§ **WHAT TO WORK ON**
Pick out every line in the data below that contains the string "materiałach". The match must be case-sensitive.

(Transcribed page text)
===============
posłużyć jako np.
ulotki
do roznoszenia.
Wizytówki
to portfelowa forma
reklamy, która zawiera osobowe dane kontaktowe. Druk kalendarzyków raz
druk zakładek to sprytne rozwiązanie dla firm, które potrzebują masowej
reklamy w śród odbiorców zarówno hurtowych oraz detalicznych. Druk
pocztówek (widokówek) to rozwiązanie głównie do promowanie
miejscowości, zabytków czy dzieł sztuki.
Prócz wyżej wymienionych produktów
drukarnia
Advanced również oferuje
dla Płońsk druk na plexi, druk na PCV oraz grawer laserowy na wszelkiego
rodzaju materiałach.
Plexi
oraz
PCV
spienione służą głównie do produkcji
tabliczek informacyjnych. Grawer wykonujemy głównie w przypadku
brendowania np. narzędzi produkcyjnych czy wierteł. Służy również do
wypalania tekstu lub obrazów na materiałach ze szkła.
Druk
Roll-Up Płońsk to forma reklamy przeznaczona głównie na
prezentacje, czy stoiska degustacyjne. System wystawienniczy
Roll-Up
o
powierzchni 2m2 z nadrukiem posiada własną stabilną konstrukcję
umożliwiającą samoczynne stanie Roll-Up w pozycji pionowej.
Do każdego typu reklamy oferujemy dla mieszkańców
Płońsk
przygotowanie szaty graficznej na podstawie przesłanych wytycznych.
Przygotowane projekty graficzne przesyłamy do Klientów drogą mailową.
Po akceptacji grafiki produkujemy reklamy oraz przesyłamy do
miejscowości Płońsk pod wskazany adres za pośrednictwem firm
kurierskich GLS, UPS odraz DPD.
===============
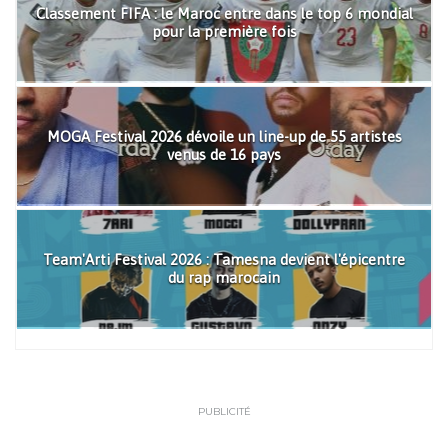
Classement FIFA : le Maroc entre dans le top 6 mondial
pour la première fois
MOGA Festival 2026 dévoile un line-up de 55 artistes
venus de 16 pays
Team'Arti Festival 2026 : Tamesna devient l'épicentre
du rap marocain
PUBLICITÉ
===============
§ **OUTPUT OF THE TASK**
rodzaju materiałach.
wypalania tekstu lub obrazów na materiałach ze szkła.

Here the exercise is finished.